Die Rückendeckung der Fans macht David HCI gegen Goliath Salzburg Mut

Die Eishockey-Haie setzen heute (19.15 Uhr) trotz roter Corona-Ampel gegen Salzburg auf 985 Fans. Nach vier Niederlagen soll ausgerechnet gegen die Bullen wieder gejubelt werden.

Mit den Fans im Rücken wollen Haie-Kapitän Sam Herr und Co. zum kontrollierten Angriff auf Salzburg blasen.
© kristen-images.com / Michael Kristen

Von Alex Gruber

Innsbruck – Bei den Innsbrucker Haien sind bis auf die rekonvaleszenten Verteidiger Kevin Tansey und Lukas Bär alle Mann an Bord. Das Coronavirus hat zwar am Saisonanfang schon die Liga (Bozen, Bratislava) erreicht, aber noch nicht das Haifischbecken.

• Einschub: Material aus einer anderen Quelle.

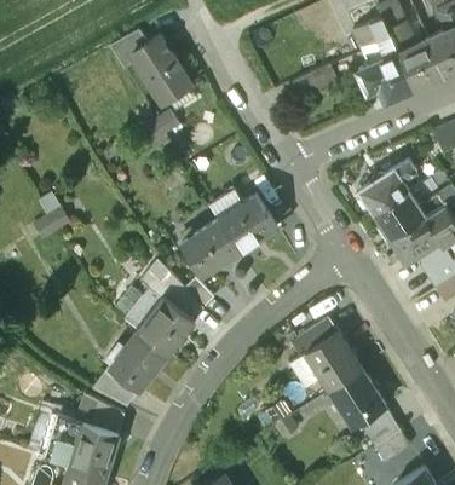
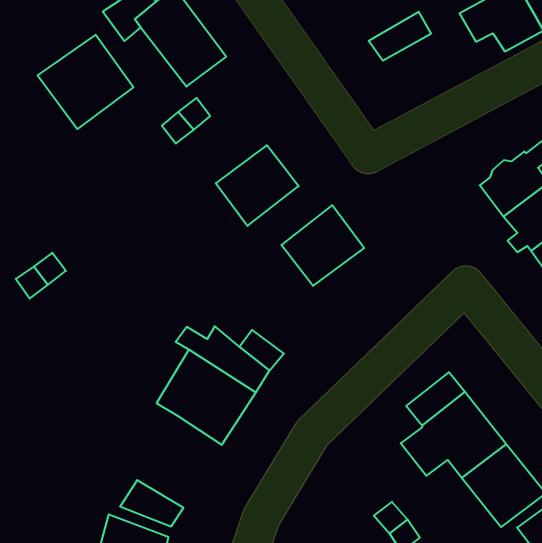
building: none -> [38,35,133,129]
building: [182,218,238,272] -> [216,145,299,226]
building: [109,329,166,388] -> none

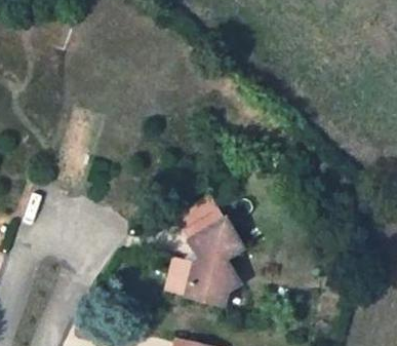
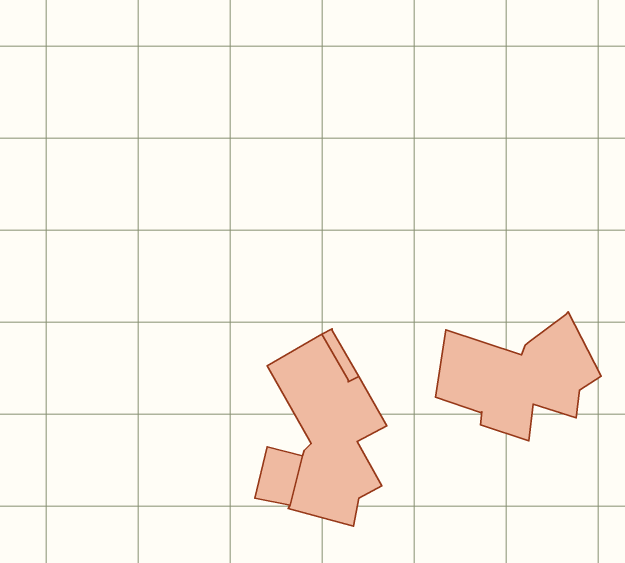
building: none -> [436,312,601,441]

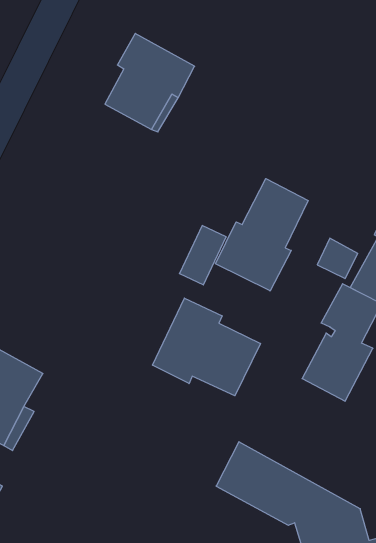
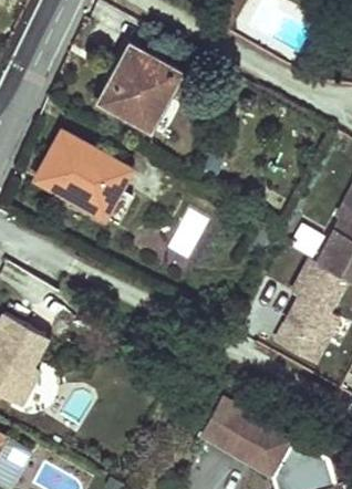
building: none -> [35,131,130,216]
building: [216,179,308,291] -> none
building: [153,298,260,396] -> none

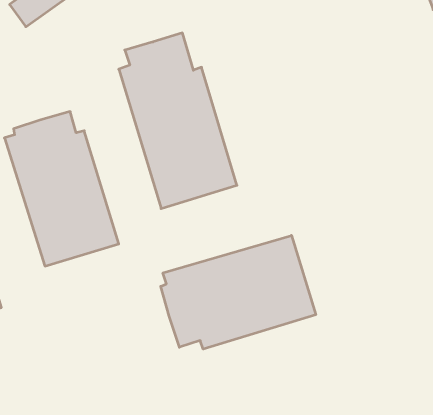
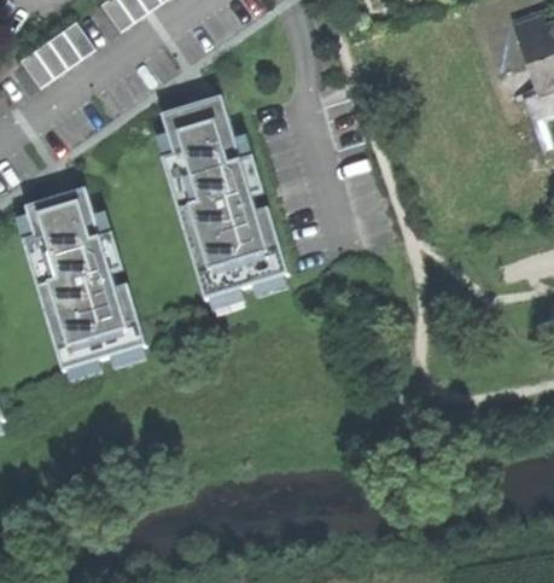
building: [161,235,316,349] -> none

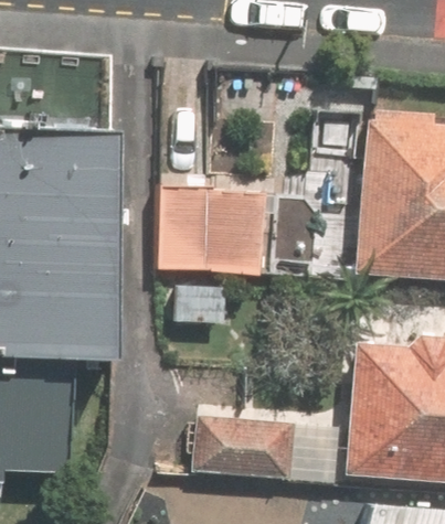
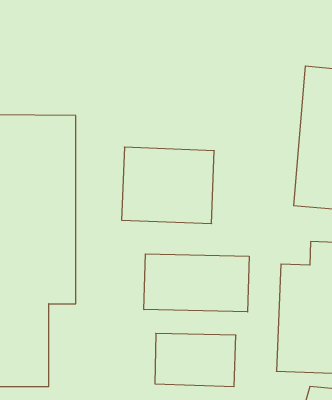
building: none -> [144,254,249,312]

Und außerdem wurden Braden Christoffer und Felix Girard nach ihren Ausschlüssen bei der 1:6-Niederlage gegen die Vienna Capitals nach Ansicht der Videobilder begnadigt.

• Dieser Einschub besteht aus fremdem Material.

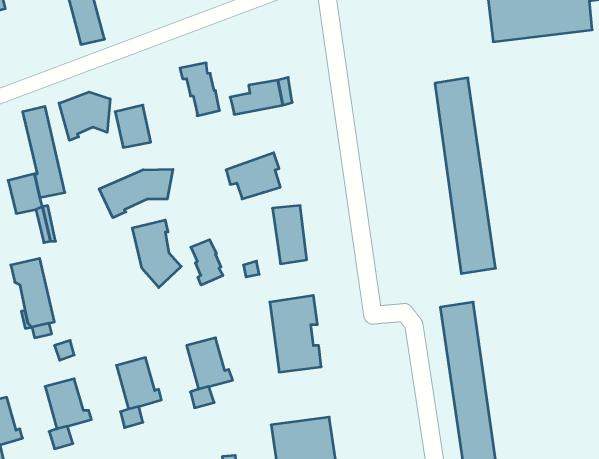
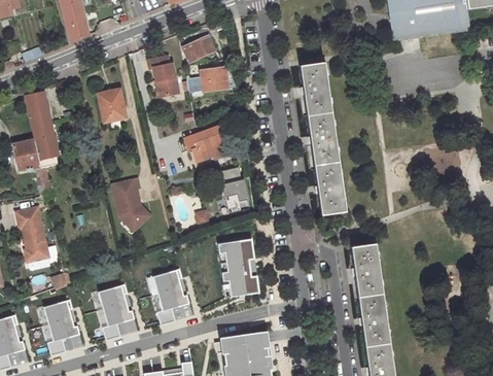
building: none -> [183,35,216,63]
building: [435,78,496,274] -> [300,62,347,214]
building: [59,92,110,140] -> none
building: [99,169,173,218] -> none
building: [191,240,223,285] -> none

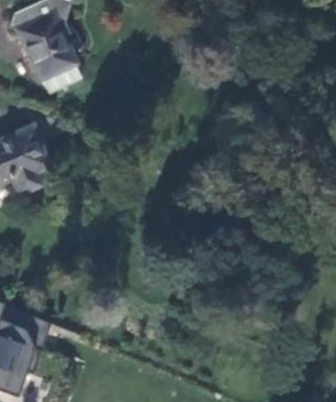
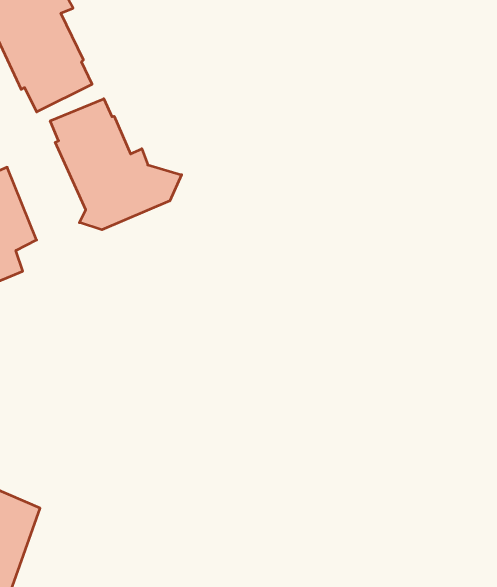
building: none -> [50,99,182,230]

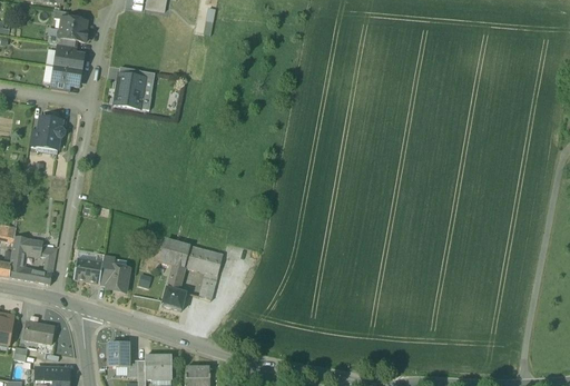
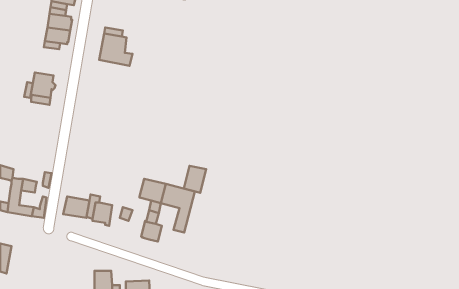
building: none -> [184,166,206,193]
building: [22,321,53,343] -> none

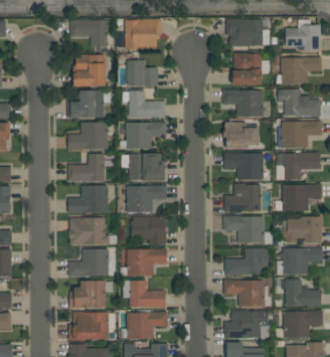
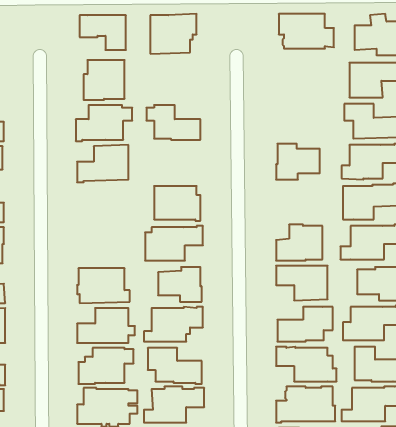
building: [230,53,269,85] -> none
building: [126,60,157,86] -> none
building: [222,90,263,117] -> none
building: [119,122,165,149] -> none
building: [222,152,263,180] -> none
building: [67,154,114,182] -> none
building: [67,186,108,213] -> none

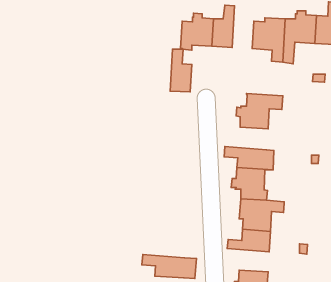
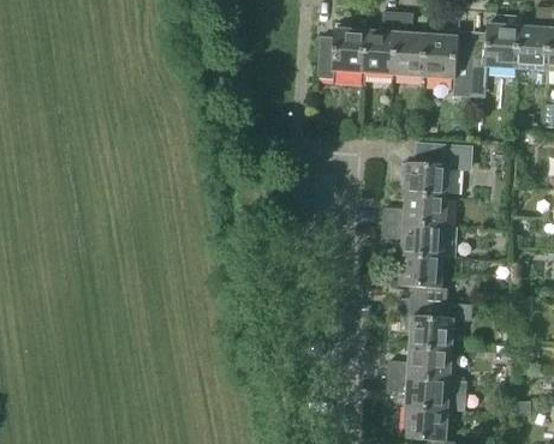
building: [170,49,192,92] -> [395,12,428,76]
building: none -> [385,193,449,227]
building: [142,254,197,279] -> [387,374,469,410]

Haie-Obmann Günther Hanschitz machte sich gestern keine Gedanken über die rote Corona-Ampel für Innsbruck und ob damit eine leere Halle droht: „Erstens kennt sich nicht jeder aus, was die Ampel bedeutet, und zweitens gehe ich davon aus, dass das Salzburg-Match nicht davon betroffen ist. Wir wollen vor den erlaubten 985 Fans einen Heimsieg feiern.“

🏒 bet-at-home ICE Hockey League, 7. Runde

  • 19.15 Uhr: EC Grand Immo VSV - Hydro Fehervar AV19
  • 19.15 Uhr: Black Wings 1992 - Bratislava Capitals (live auf Sky)
  • 19.15 Uhr: HC TWK Innsbruck - EC Red Bull Salzburg
  • 19.15 Uhr: Dornbirn Bulldogs - spusu Vienna Capitals
  • 19.45 Uhr: HCB Südtirol Alperia - Moser Medical Graz99ers

Eine kühne Ansage gegen den Tabellenführer der Liga, der mit J. P. Lamoureux den besten Goalie der vergangenen Jahre sowie eine große Kadertiefe beim eigenen Power-Hockey stellt. Ex-Hai Mario Huber fällt nach Fußbruch bei den Bullen aus, mit Daniel Jakubitzka und Nico Feldner reisen zwei weitere Tiroler heute einmal mehr im Auswärtsdress an.

„Wir werden von jedem eine Topleistung benötigen. Und ich hoffe, wir haben verstanden, dass es nur mit Disziplin geht“, setzt HCI-Cheftrainer Mitch O’Keefe darauf, dass das Kollektiv dem Matchplan über 60 Minuten und ohne Aussetzer folgt. Der 36-jährige Kanadier beordert heute René Swete ins Tor und lässt in den ersten drei Angriffsreihen jeweils zwei Legionäre mit einem Österreicher sowie eine vierte Linie nur mit Einheimischen auflaufen, um selbst die nötige Tiefe zu schaffen: „Wir müssen die Dinge in die richtige Richtung lenken.“ Nach vier Niederlagen sollen die Fans in der Tiwag-Arena wieder feiern.